Erstmal vorab: Das ist keine "Lücke". ^^



G0NZ0 schrieb:


> Ich auch bzw. halt einen Beitrag des Spamaccs. Ständig dieser kisstok-Müll
> Vielleicht könnte man da den Link ja auch einfach mit Sternchen wie bei Schimpfworten zensieren, bis es wieder aufhört.



Dann ändern sie augenblicklich die URL. Das sind keine Bots, die Accounts wurden alle manuell angelegt.
Wir haben Mechanismen dagegen und erweitern die auch stetig. Aber das ist wie der Kampf von Virenscanner-Herstellern vs. Virenhersteller.
Wir haben aber diverse Sachen, angepasst und erweitert (die ich aber nicht hier im Detail erläutere, um es ihnen nicht zu einfach zu machen).


----------



## RyzA (10. Februar 2020)

Ich frage mich, warum sich solche Menschen überhaupt Mühe machen, dass Forum vollzuspamen mit ihrer komischen Werbung.
Die wissen doch das es wieder gelöscht wird. Und jeder der klar denken kann klickt denen ihre Links eh nicht an.


----------



## LastManStanding (10. Februar 2020)

naja.. auf 100 Seiten jeweils Ein unbedachter sind schon 100* klicks.


----------



## DaStash (10. Februar 2020)

RyzA schrieb:


> Ich frage mich, warum sich solche Menschen überhaupt Mühe machen, dass Forum vollzuspamen mit ihrer komischen Werbung.
> Die wissen doch das es wieder gelöscht wird. Und jeder der klar denken kann klickt denen ihre Links eh nicht an.

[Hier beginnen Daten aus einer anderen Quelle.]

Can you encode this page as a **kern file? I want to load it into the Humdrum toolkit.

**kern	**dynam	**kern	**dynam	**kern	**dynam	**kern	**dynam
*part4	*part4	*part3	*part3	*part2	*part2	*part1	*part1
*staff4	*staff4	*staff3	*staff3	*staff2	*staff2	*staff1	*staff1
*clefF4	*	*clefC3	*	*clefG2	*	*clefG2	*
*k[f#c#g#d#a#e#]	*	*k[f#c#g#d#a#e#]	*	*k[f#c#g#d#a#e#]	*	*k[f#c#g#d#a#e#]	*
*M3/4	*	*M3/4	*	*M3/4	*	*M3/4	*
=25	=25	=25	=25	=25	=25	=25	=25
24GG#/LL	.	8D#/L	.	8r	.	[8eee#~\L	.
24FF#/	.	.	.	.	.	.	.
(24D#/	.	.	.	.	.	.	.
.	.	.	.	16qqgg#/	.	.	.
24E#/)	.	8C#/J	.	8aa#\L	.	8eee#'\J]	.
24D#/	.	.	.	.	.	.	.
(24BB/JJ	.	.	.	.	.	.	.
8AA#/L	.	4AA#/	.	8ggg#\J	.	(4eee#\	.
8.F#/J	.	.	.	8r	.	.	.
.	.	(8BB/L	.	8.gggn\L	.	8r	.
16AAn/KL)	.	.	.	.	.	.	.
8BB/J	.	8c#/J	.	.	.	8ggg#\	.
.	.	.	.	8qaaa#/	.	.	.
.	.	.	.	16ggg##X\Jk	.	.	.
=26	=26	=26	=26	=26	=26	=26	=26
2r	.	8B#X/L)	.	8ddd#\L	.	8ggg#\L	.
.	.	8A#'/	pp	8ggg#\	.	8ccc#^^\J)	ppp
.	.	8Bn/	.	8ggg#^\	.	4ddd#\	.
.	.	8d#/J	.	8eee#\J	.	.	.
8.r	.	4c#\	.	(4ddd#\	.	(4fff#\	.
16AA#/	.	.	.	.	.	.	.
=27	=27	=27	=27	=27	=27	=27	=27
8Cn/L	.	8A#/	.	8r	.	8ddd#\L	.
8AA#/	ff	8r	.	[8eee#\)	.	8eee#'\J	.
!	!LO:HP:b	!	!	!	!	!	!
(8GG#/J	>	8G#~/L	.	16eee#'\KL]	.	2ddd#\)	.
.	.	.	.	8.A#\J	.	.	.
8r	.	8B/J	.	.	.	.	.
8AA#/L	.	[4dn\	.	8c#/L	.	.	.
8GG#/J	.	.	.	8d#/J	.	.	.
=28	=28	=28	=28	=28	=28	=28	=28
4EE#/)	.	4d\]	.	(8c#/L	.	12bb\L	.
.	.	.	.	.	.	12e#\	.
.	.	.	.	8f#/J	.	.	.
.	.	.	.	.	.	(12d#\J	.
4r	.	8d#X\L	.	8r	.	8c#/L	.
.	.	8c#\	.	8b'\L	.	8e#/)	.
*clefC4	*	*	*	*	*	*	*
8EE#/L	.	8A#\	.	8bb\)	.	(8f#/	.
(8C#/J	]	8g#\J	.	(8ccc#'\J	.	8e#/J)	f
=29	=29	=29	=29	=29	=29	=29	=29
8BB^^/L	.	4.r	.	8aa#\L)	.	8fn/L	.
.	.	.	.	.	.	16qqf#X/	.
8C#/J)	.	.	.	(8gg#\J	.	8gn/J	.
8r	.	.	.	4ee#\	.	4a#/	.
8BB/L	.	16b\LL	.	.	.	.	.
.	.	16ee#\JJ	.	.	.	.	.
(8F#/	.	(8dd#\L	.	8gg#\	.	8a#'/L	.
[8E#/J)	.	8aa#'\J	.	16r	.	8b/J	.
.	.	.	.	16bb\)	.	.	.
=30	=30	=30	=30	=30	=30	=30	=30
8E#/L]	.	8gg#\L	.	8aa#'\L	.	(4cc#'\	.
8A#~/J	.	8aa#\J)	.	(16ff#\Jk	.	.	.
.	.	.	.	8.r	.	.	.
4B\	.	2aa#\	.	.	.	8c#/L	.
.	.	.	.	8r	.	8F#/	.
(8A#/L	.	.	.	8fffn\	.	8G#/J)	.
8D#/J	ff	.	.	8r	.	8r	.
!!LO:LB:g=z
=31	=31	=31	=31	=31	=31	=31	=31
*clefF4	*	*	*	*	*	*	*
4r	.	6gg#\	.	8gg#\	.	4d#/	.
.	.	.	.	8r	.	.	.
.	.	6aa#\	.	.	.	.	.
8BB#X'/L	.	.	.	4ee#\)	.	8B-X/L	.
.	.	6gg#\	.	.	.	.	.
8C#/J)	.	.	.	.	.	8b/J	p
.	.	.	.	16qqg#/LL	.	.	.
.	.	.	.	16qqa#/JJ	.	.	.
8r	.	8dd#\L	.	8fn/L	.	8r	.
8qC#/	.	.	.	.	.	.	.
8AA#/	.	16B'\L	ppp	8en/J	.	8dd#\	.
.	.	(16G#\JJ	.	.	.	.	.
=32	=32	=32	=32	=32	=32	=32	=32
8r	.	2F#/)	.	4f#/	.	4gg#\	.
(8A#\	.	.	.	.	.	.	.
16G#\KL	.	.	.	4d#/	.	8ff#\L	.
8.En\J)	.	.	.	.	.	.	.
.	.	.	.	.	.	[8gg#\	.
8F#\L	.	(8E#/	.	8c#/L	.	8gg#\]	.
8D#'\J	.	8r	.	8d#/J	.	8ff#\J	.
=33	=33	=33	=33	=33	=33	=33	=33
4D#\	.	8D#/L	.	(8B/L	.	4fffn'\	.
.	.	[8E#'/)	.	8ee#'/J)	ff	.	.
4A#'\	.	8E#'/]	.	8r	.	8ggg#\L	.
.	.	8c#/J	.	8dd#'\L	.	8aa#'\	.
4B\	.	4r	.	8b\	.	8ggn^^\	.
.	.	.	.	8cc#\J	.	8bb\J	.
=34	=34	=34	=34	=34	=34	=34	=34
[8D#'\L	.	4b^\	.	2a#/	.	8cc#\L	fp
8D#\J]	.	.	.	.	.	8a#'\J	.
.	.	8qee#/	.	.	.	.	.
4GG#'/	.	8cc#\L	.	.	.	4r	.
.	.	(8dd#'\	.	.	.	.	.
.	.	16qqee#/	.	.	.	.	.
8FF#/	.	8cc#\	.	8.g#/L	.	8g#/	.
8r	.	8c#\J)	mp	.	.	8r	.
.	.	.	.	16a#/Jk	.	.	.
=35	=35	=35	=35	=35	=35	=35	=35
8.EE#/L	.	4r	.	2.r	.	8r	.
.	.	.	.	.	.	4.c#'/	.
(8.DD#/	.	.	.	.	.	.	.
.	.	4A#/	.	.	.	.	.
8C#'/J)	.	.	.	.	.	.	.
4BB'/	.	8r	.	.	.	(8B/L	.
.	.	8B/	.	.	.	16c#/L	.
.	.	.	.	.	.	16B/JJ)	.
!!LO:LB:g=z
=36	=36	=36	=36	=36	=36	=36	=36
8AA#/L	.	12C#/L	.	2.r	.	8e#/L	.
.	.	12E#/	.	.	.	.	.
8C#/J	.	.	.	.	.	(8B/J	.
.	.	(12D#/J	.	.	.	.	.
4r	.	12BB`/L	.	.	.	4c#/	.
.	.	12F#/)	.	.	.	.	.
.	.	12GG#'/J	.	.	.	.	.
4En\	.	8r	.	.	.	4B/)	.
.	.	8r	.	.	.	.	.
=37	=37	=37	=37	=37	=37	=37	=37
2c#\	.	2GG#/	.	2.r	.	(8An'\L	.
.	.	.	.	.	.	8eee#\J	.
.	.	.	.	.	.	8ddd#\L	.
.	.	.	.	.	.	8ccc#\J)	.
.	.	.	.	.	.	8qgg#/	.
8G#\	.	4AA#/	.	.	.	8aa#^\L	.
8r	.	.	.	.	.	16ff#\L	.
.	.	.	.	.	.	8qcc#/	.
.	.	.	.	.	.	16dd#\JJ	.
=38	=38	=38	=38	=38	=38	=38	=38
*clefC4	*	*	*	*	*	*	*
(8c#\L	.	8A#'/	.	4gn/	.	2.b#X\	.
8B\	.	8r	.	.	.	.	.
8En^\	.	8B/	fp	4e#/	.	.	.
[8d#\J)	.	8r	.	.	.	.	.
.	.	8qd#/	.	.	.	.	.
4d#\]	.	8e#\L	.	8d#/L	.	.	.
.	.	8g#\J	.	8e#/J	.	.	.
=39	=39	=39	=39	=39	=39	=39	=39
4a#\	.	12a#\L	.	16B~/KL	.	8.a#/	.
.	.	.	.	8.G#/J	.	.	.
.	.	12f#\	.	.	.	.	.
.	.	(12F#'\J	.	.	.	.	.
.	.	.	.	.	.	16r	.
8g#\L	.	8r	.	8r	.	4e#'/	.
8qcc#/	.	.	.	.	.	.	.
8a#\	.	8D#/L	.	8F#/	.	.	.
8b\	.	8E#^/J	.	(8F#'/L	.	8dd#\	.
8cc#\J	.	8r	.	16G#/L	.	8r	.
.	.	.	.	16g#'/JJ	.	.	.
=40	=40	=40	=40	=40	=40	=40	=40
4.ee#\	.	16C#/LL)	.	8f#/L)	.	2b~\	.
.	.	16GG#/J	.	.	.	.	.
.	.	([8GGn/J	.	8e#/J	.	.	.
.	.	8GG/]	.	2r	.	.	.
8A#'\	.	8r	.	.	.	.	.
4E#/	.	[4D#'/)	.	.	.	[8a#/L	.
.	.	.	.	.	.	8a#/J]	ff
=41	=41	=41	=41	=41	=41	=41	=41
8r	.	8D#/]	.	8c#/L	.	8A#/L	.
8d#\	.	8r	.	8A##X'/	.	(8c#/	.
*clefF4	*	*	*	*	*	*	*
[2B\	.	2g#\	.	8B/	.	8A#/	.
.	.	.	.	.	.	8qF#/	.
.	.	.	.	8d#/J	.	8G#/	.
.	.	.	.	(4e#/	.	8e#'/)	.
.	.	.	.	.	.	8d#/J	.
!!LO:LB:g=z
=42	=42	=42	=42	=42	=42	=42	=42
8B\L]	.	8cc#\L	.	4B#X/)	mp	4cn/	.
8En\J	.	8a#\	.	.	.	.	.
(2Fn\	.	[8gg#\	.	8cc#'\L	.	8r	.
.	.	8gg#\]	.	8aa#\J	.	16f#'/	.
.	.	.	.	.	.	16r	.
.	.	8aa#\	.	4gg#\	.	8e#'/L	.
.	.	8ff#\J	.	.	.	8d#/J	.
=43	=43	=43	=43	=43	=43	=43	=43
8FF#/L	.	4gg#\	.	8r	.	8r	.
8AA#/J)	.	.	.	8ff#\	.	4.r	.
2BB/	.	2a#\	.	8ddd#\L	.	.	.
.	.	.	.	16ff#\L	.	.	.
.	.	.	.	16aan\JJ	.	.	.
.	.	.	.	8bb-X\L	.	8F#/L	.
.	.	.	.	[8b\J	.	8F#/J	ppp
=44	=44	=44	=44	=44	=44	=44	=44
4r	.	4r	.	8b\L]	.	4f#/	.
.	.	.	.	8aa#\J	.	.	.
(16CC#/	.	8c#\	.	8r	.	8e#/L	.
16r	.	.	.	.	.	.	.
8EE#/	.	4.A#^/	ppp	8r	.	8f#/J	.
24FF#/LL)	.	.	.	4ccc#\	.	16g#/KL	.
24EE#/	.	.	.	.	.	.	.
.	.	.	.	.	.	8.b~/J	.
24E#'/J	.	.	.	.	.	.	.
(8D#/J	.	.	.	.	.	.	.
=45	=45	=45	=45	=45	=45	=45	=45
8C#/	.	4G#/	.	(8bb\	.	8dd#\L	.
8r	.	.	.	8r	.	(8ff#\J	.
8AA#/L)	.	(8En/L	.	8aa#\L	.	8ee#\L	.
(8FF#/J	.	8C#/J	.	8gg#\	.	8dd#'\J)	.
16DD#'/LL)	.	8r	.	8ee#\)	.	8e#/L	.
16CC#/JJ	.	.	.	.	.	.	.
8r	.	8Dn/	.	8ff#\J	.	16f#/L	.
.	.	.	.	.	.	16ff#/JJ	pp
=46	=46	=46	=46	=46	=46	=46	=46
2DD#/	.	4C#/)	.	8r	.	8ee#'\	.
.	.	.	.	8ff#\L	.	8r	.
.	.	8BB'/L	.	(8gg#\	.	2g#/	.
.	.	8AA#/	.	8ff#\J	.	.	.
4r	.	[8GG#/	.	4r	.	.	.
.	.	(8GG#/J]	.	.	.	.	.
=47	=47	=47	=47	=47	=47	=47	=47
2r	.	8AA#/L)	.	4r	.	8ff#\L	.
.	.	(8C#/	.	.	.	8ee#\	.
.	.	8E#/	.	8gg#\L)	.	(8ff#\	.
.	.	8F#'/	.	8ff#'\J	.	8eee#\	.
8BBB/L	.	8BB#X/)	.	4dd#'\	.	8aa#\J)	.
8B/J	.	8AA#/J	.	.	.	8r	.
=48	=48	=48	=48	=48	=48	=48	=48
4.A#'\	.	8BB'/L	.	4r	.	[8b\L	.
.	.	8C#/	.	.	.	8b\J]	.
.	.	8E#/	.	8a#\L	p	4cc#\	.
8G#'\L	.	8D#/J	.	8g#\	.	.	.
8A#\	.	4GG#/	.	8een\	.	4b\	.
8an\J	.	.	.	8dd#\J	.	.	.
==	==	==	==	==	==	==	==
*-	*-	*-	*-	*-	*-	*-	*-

Ich denke das sind Forenbots, da macht sich kein Mensch die mühe, außer einmalig bei der Programmierung. 

MfG


----------



## RyzA (10. Februar 2020)

DaStash schrieb:


> Ich denke das sind Forenbots, da macht sich kein Mensch die mühe, außer einmalig bei der Programmierung.
> 
> MfG


Aber ZAM hat doch oben weiter geschrieben



ZAM schrieb:


> Das sind keine Bots, die Accounts wurden alle manuell angelegt.


----------



## DaStash (10. Februar 2020)

Oh, ok, habe ich nicht gesehen.

MfG


----------



## PCGH_Torsten (10. Februar 2020)

Wer die nötigen Programmkenntnisse hat, um die derzeitige Schwemme vollautomatisch umzusetzen, der könnte in der Automobilindustrie oder bei anderen KI-Fans mehr Geld verdienen als mit Porno-Spam, der nach 5 Minuten wieder gelöscht ist.


----------



## XT1024 (10. Februar 2020)

Die armen Mods. Das kann doch kein Dauerzustand sein.



ZAM schrieb:


> Wir haben Mechanismen dagegen und erweitern die auch stetig. Aber das ist wie der Kampf von Virenscanner-Herstellern vs. Virenhersteller.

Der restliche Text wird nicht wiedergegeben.